# ETL
## with PySpark

In [57]:
from pyspark.sql import SparkSession

In [58]:
spark = SparkSession.builder.appName("ETLtest").\
    config("spark.jars", "postgresql-42.7.3.jar").\
        getOrCreate()

In [59]:
spark.sparkContext.setLogLevel("ERROR")


In [60]:
df = spark.read.csv("/mnt/d/Proyectos/Tutorial-SparkAWS/etl_data/WordData.txt")
df.show(3)

+--------------------+
|                 _c0|
+--------------------+
|This is a Japanes...|
|The team members ...|
|As the years pass...|
+--------------------+
only showing top 3 rows



## 2. Transformacion de datos

In [28]:
from pyspark.sql.functions import col
import pyspark.sql.functions as f

In [29]:
df = df.withColumn("splitedData", f.split(col("_c0"), " "))
df = df.withColumn("splitedDataExplode", f.explode(col("splitedData")))
df.show(4)
                   

+--------------------+--------------------+------------------+
|                 _c0|         splitedData|splitedDataExplode|
+--------------------+--------------------+------------------+
|This is a Japanes...|[This, is, a, Jap...|              This|
|This is a Japanes...|[This, is, a, Jap...|                is|
|This is a Japanes...|[This, is, a, Jap...|                 a|
|This is a Japanes...|[This, is, a, Jap...|          Japanese|
+--------------------+--------------------+------------------+
only showing top 4 rows



In [46]:
df_group = df.groupBy("splitedDataExplode").count()
df_group.show(4)

+------------------+-----+
|splitedDataExplode|count|
+------------------+-----+
|          Tomorrow|    4|
|                If|    8|
|             leave|    4|
|             corny|    4|
+------------------+-----+
only showing top 4 rows



## 3. Load - Conexion con BD

In [31]:
driver = "org.postgresql.Driver"
url = "jdbc:postgresql://localhost:5432/ny_taxy"
user = "root"
password = "root"
db = "ny_taxy"
tables = "mi_spark.tabla_aux"


In [53]:
df_group.write.format("jdbc").option("driver", driver).\
    option("url", url).\
        option("dbtable", tables).\
            mode("append").\
                option("user", user).\
                    option("password", password).\
                        save()

## 4. Leemos de una BD

In [54]:
rd_df = spark.read.format("jdbc").option("driver", driver).\
    option("user", user).\
        option("password", password).\
            option("url", url).\
                option("dbtable", "mi_spark.tabla_aux").load()

In [56]:
rd_df.filter(col("splitedDataExplode")=="Tomorrow").groupby(col("splitedDataExplode")).sum("count").show()

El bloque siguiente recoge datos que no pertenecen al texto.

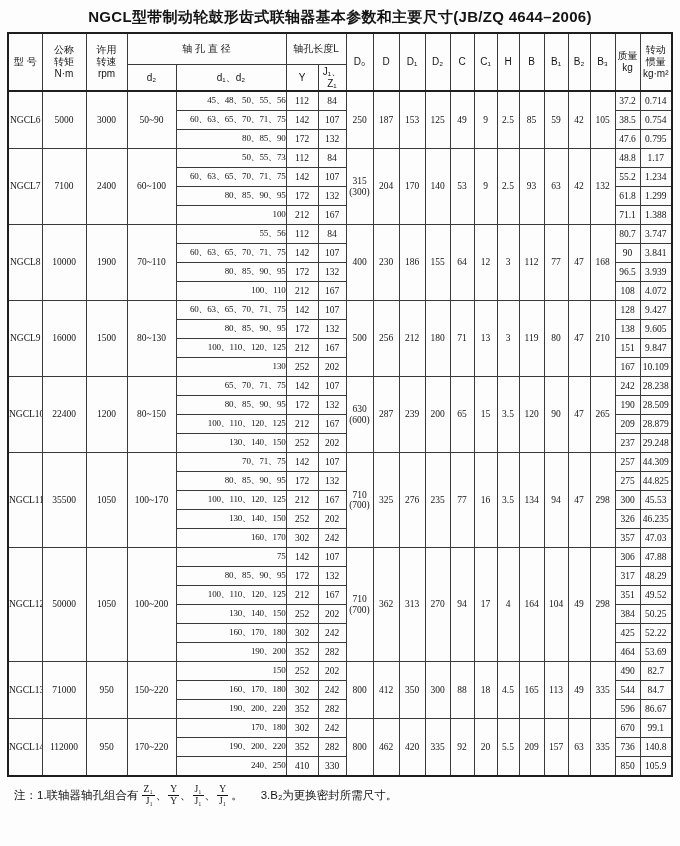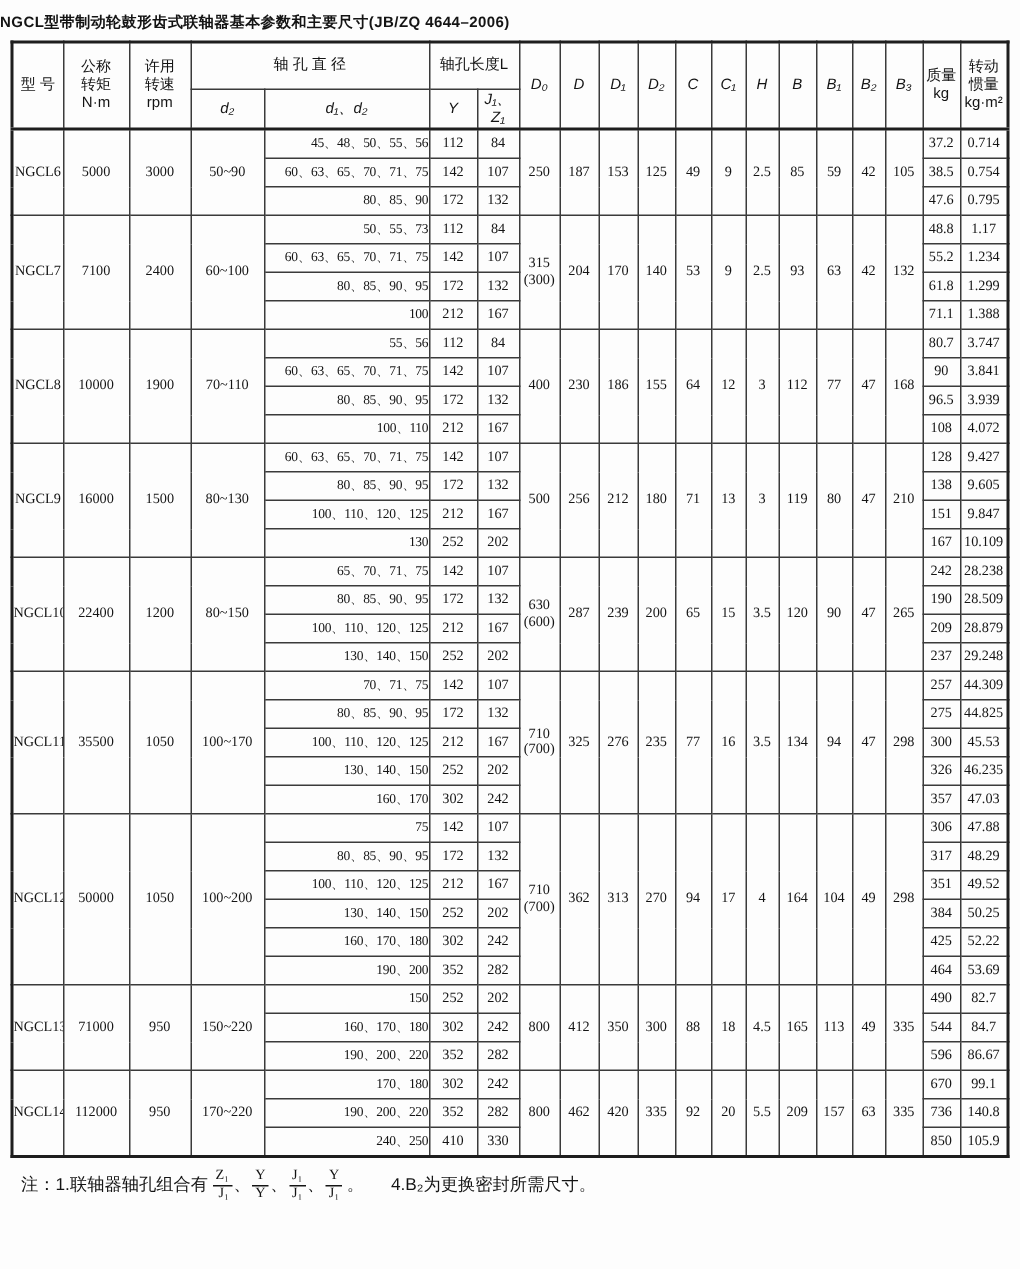--- a/index.html
+++ b/index.html
@@ -10,7 +10,7 @@
     overflow:hidden;
   }
   .title {
-    font-size:10px; font-weight:bold; text-align:left;
+    font-size:15px; font-weight:bold; text-align:center;
     padding-top:8px; letter-spacing:0.3px;
   }
   table.spec {

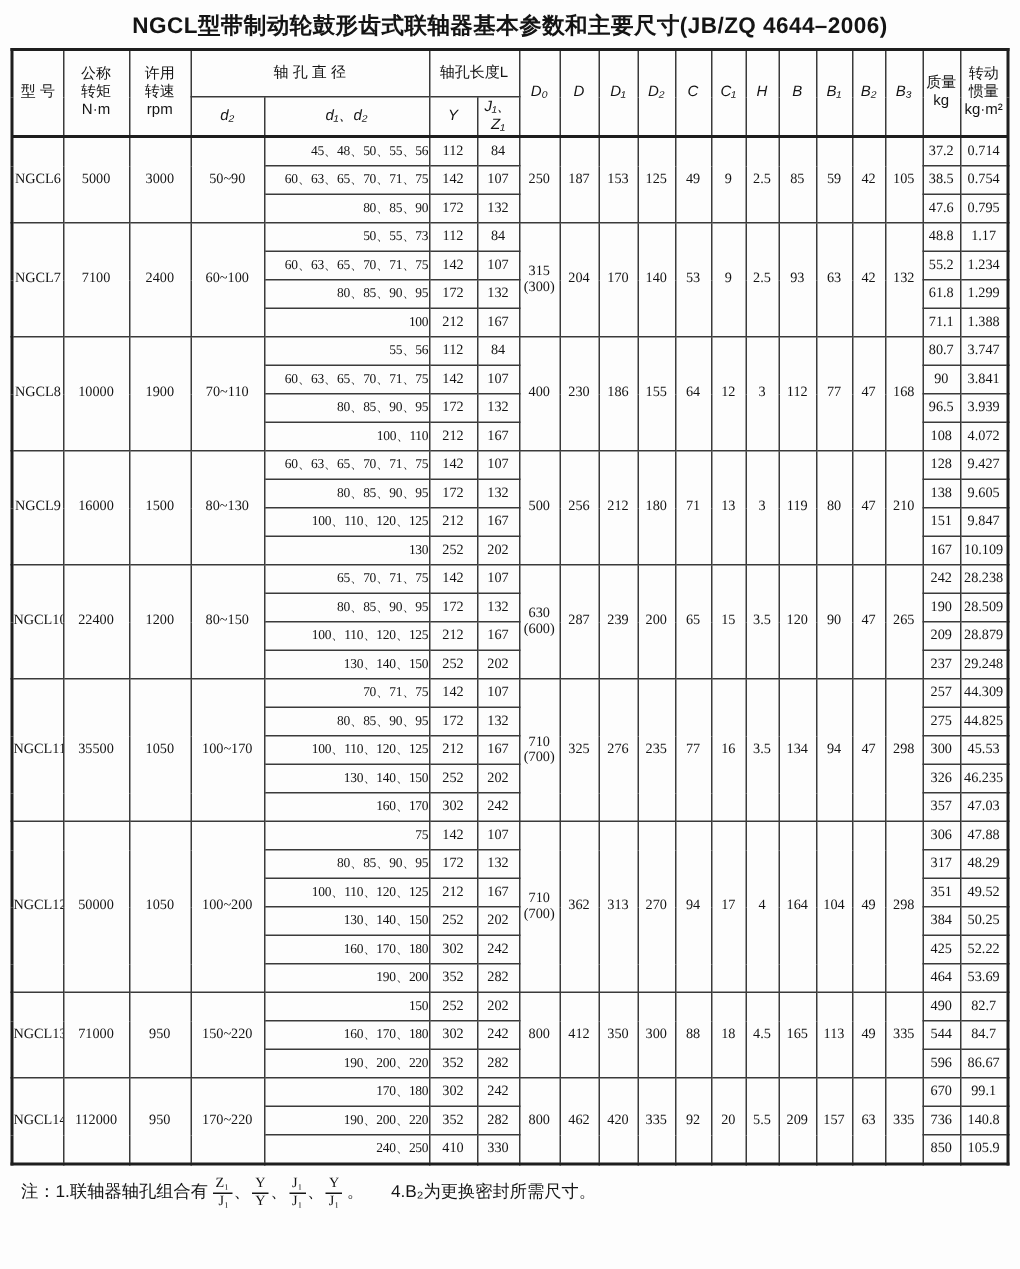--- a/index.html
+++ b/index.html
@@ -32,7 +32,6 @@
   .spec thead { border-bottom:2px solid #1e1e1e; }
   th.serif, td.serif {
     font-family:"Liberation Serif", serif;
-    font-style:italic;
   }
   .spec tbody td {
     font-family:"Liberation Serif", serif;

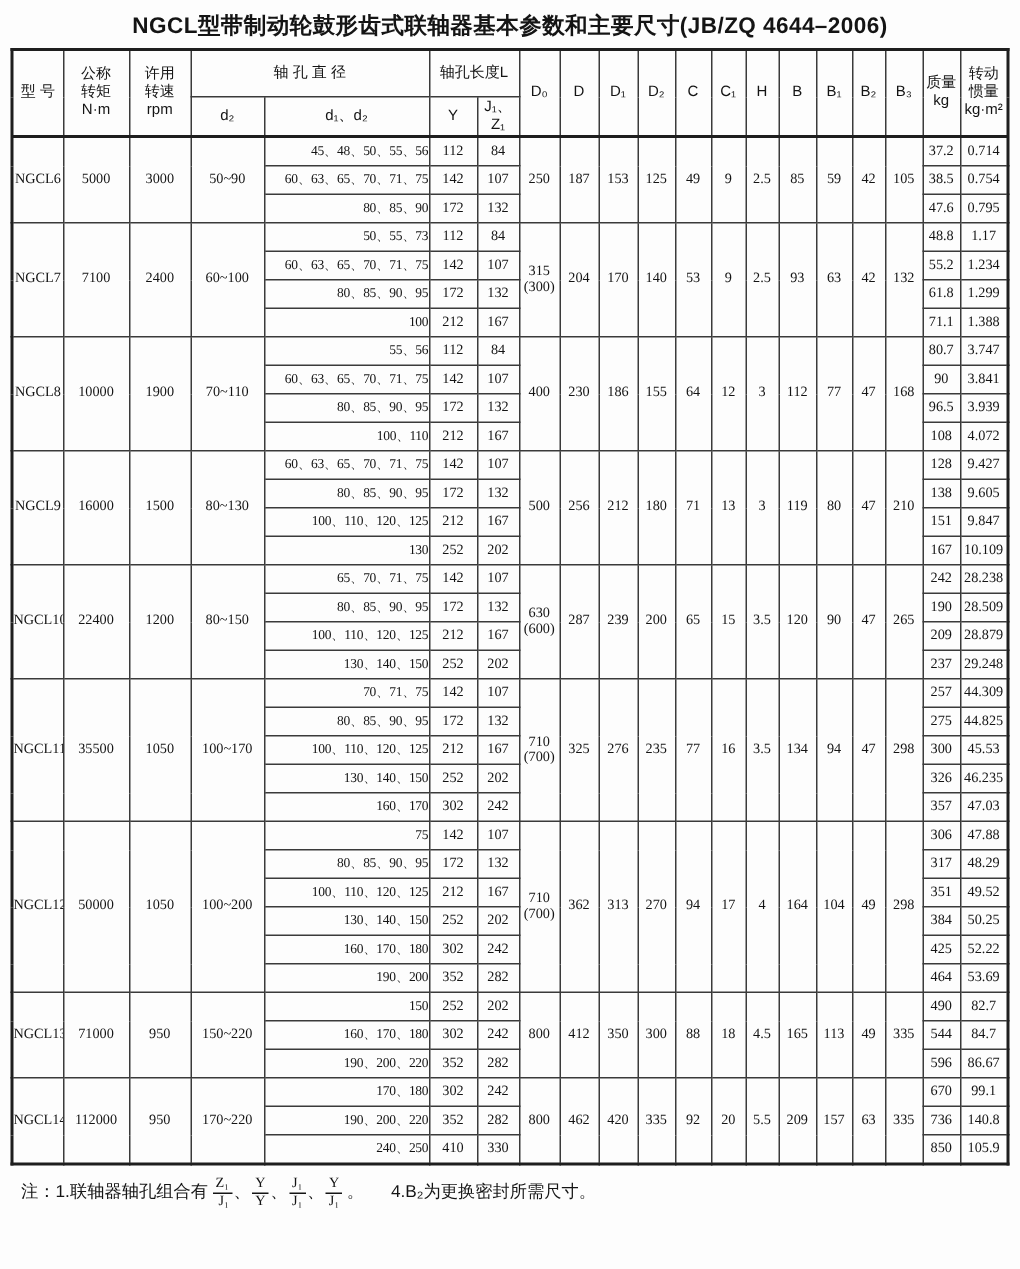--- a/index.html
+++ b/index.html
@@ -540,7 +540,7 @@
       </span>
     <span>。</span>
     <span class="gap"></span>
-    <span>4.B₂为更换密封所需尺寸。</span>
+    <span>3.B₂为更换密封所需尺寸。</span>
   </div>
 </div>
 

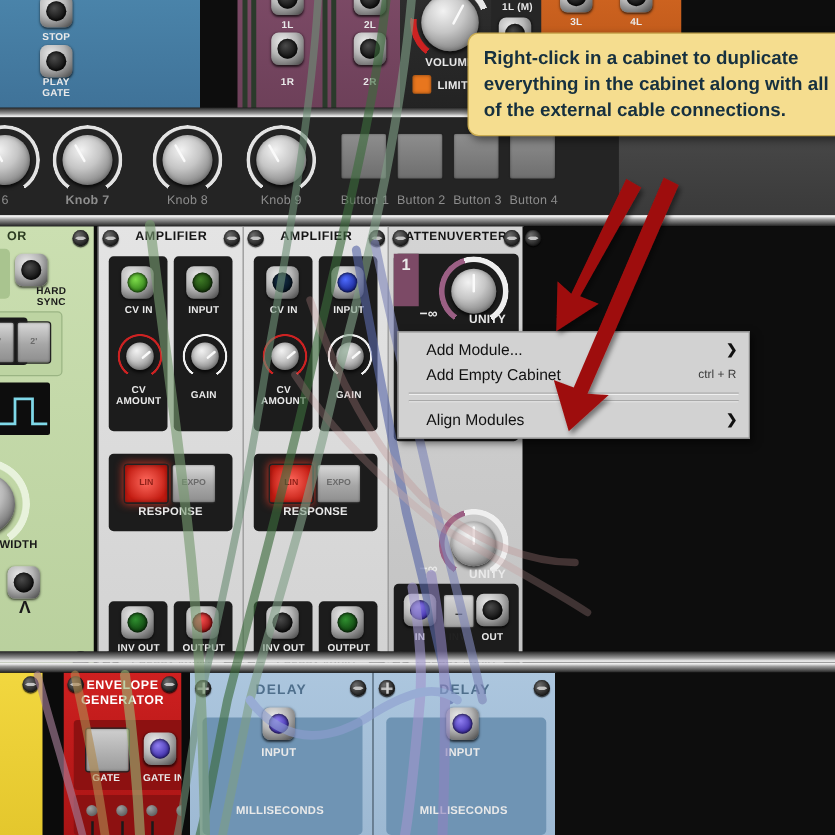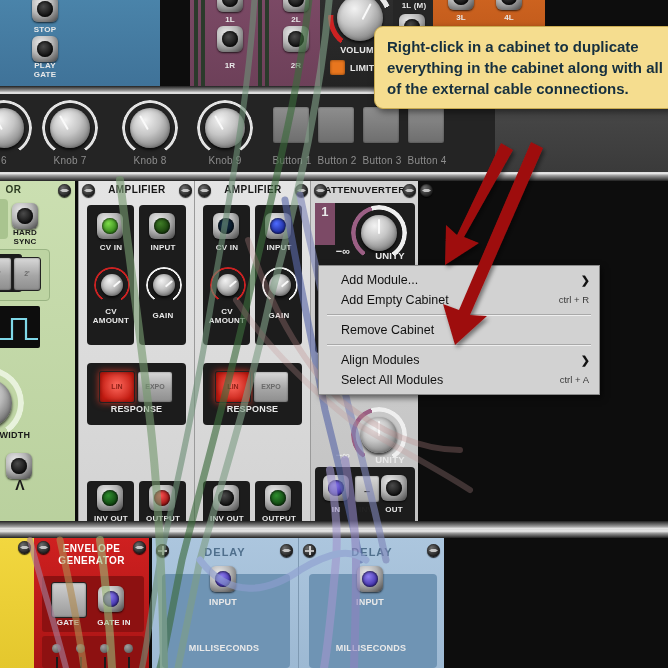--- a/index.html
+++ b/index.html
@@ -181,7 +181,7 @@
           <b style="transform:rotate(-30deg);transform-origin:50% 125%;"></b>
         </div>
     </div>
-    <div class="lbl" style="left:40px;top:62px;width:60px;font-size:10px;color:#8d8d8d;font-weight:normal;">Knob 7</div>
+    <div class="lbl" style="left:40px;top:62px;width:60px;font-size:10px;color:#8d8d8d;font-weight:bold;">Knob 7</div>
 
     <div style="position:absolute;left:122px;top:6px;">
       <div class="ring" style="position:absolute;left:0;top:0;width:56px;height:56px;background:conic-gradient(from 215deg,#e3e3e3 0deg 290deg,transparent 290deg);

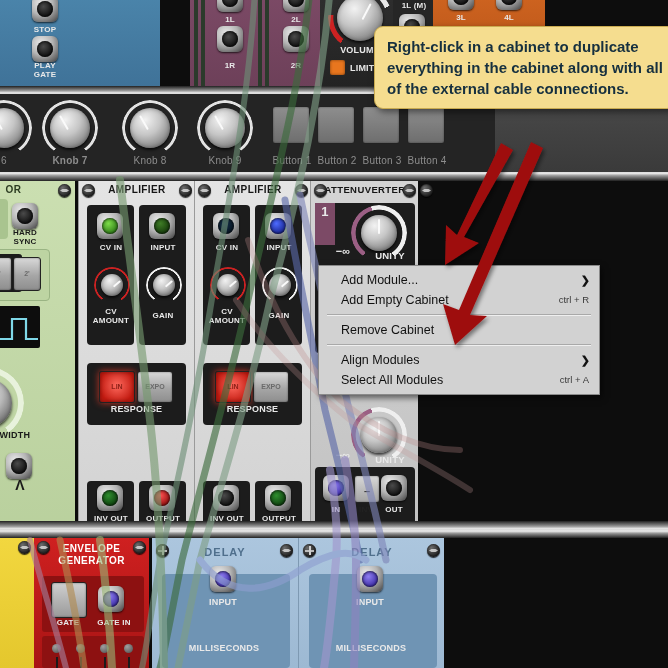--- a/index.html
+++ b/index.html
@@ -225,7 +225,7 @@
           <i></i>
         </div>
 
-      <div class="lbl dark" style="left:20px;top:47px;width:50px;">HARD<br>SYNC</div>
+      <div class="lbl dark" style="left:20px;top:47px;width:50px;padding-left:16px;">HARD<br>SYNC</div>
       <div style="position:absolute;left:-24px;top:68px;width:92px;height:50px;background:#bdd4a2;border:1px solid #9ab483;border-radius:4px;"></div>
       <div style="position:absolute;left:-22px;top:73px;width:64px;height:38px;background:#1a1a1a;border-radius:3px;"></div>
 

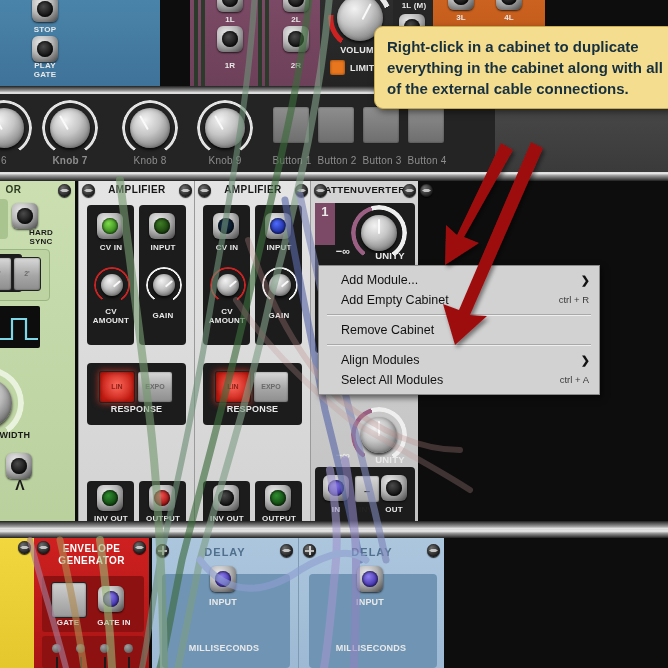--- a/index.html
+++ b/index.html
@@ -485,9 +485,6 @@
       <span class="sc">ctrl + R</span>
     </div>
     <div class="msep"></div>
-    <div class="mi">
-      <span>Remove Cabinet</span>
-    </div>
     <div class="msep"></div>
     <div class="mi">
       <span>Align Modules</span>

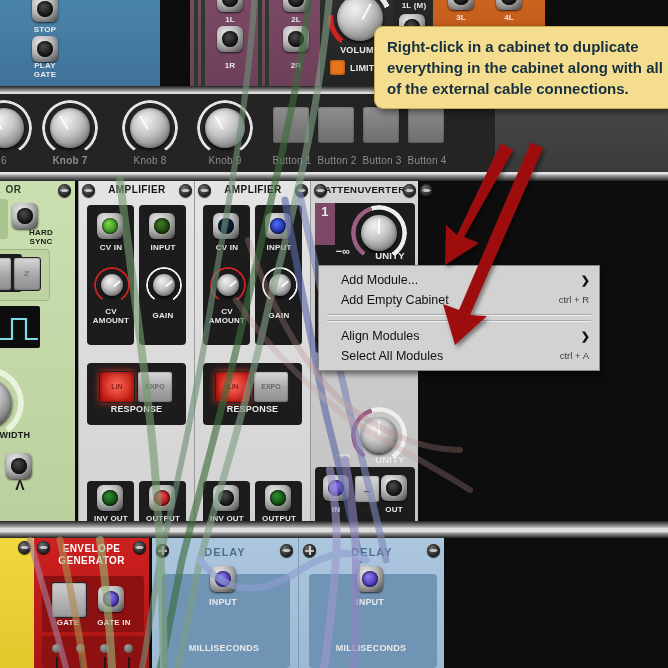--- a/index.html
+++ b/index.html
@@ -490,10 +490,6 @@
       <span>Align Modules</span>
       <span class="ar">❯</span>
     </div>
-    <div class="mi">
-      <span>Select All Modules</span>
-      <span class="sc">ctrl + A</span>
-    </div>
   </div>
 
   <svg id="arrows" viewBox="0 0 668 668">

+------------------+----------+
|splitedDataExplode|sum(count)|
+------------------+----------+
|          Tomorrow|        16|
+------------------+----------+



## 5. Load - Conexión AWS

In [72]:
driver = "org.postgresql.Driver"
url = "jdbc:postgresql://mipruebapyspark.cdqe2q4c2zqa.sa-east-1.rds.amazonaws.com/"
user = "postgres"
password = ""
db = "ny_taxy"
tables = "my_conexion_spark.tabla_aws"

In [67]:
df_group.write.format("jdbc").option("driver", driver).\
    option("url", url).\
        option("dbtable", tables).\
            mode("append").\
                option("user", user).\
                    option("password", password).\
                        save()

## 6. Leemos de AWS 

In [69]:
rd_df = spark.read.format("jdbc").option("driver", driver).\
    option("user", user).\
        option("password", password).\
            option("url", url).\
                option("dbtable", "my_conexion_spark.tabla_aws").load()

In [71]:
rd_df.filter(col("splitedDataExplode")=="Tomorrow").\
    groupby(col("splitedDataExplode")).\
        sum("count").\
            show()

+------------------+----------+
|splitedDataExplode|sum(count)|
+------------------+----------+
|          Tomorrow|         4|
+------------------+----------+